Greg y Marga se quedaron mirándolo, atónitos ante esa repentina humildad.

—Soy igual que ella —siguió diciendo Lev—. No era más que un timador de tres al cuarto de los arrabales de San Petersburgo hasta que me casé con Olga Vyalov, la hija de mi jefe.

Greg intercambió una mirada con su madre, que simplemente se encogió un poco de hombros como diciendo: «Nunca se sabe».

Lev volvió a mirar la fotografía.

—Menos por el color, ese niño es igual que mi hermano Grigori. Esto sí que es una sorpresa. Hasta ahora, pensaba que todos esos morenitos eran iguales.

A Greg le costaba trabajo respirar.

—¿Querrás conocerlo? ¿Me acompañarás a conocer a tu nieto?

—Qué puñetas, sí. —Lev destapó la botella, sirvió vodka en los vasitos y los repartió—. Bueno, ¿y cómo se llama el niño?

—Georgy.

Lev alzó su vaso.

—Pues por Georgy.

Bebieron los tres.

15

1943 (I)

I

Lloyd Williams ascendía por un estrecho sendero de montaña cerrando una fila de fugitivos desesperados.

No se notaba fatigado. Estaba habituado a esas caminatas. Había cruzado ya varias veces los Pirineos. Las alpargatas que calzaba le proporcionaban buena sujeción en un terreno rocoso como aquel. Llevaba un pesado abrigo sobre el mono azul. El sol calentaba con fuerza, pero más tarde, cuando el anochecer sorprendió al grupo a mayor altitud, la temperatura cayó en picado bajo cero.

Delante de él iban dos robustos caballos, tres lugareños y ocho prófugos exhaustos y desaliñados, todos ellos cargados con fardos.
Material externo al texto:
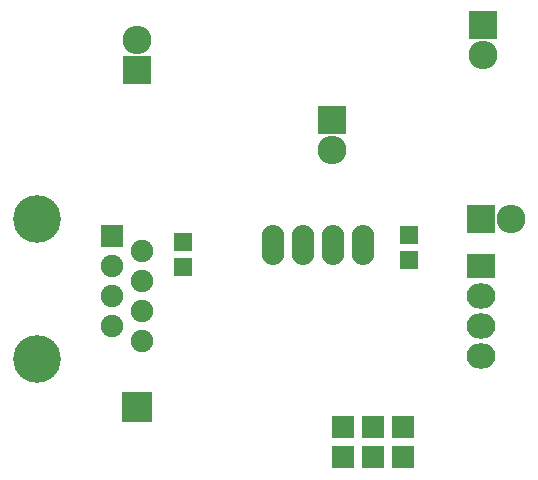
<source format=gbs>
G04 #@! TF.FileFunction,Soldermask,Bot*
%FSLAX46Y46*%
G04 Gerber Fmt 4.6, Leading zero omitted, Abs format (unit mm)*
G04 Created by KiCad (PCBNEW 4.0.0-stable) date 2015 December 06, Sunday 20:59:24*
%MOMM*%
G01*
G04 APERTURE LIST*
%ADD10C,0.100000*%
%ADD11C,4.049980*%
%ADD12R,1.901140X1.901140*%
%ADD13C,1.901140*%
%ADD14R,2.432000X2.432000*%
%ADD15O,2.432000X2.432000*%
%ADD16R,2.432000X2.127200*%
%ADD17O,2.432000X2.127200*%
%ADD18R,2.635200X2.635200*%
%ADD19O,1.901140X3.399740*%
%ADD20R,1.598880X1.598880*%
%ADD21R,1.924000X1.924000*%
G04 APERTURE END LIST*
D10*
D11*
X127000000Y-119438520D03*
X127000000Y-107569100D03*
D12*
X133350000Y-109055000D03*
D13*
X135890000Y-110325000D03*
X133350000Y-111595000D03*
X135890000Y-112865000D03*
X133350000Y-114135000D03*
X135890000Y-115405000D03*
X133350000Y-116675000D03*
X135890000Y-117945000D03*
D14*
X152000000Y-99200000D03*
D15*
X152000000Y-101740000D03*
D14*
X164600000Y-107600000D03*
D15*
X167140000Y-107600000D03*
D14*
X135500000Y-95000000D03*
D15*
X135500000Y-92460000D03*
D16*
X164600000Y-111600000D03*
D17*
X164600000Y-114140000D03*
X164600000Y-116680000D03*
X164600000Y-119220000D03*
D14*
X164800000Y-91200000D03*
D15*
X164800000Y-93740000D03*
D18*
X135500000Y-123500000D03*
D19*
X154600000Y-109800000D03*
X152060000Y-109800000D03*
X149520000Y-109800000D03*
X146980000Y-109800000D03*
D20*
X158500000Y-108950980D03*
X158500000Y-111049020D03*
X139400000Y-109550980D03*
X139400000Y-111649020D03*
D21*
X152960000Y-125230000D03*
X152960000Y-127770000D03*
X155500000Y-125230000D03*
X155500000Y-127770000D03*
X158040000Y-125230000D03*
X158040000Y-127770000D03*
M02*

</source>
De los extranjeros, tres eran pilotos estadounidenses, los supervivientes de la tripulación de un bombardero B-24 Liberator que se había estrellado en Bélgica; dos, oficiales británicos que se habían fugado del campo de prisioneros de guerra Oflag 65, en Estrasburgo, y los demás, un comunista checo, una mujer judía con un violín y un misterioso inglés llamado Watermill, que con toda probabilidad era una especie de espía.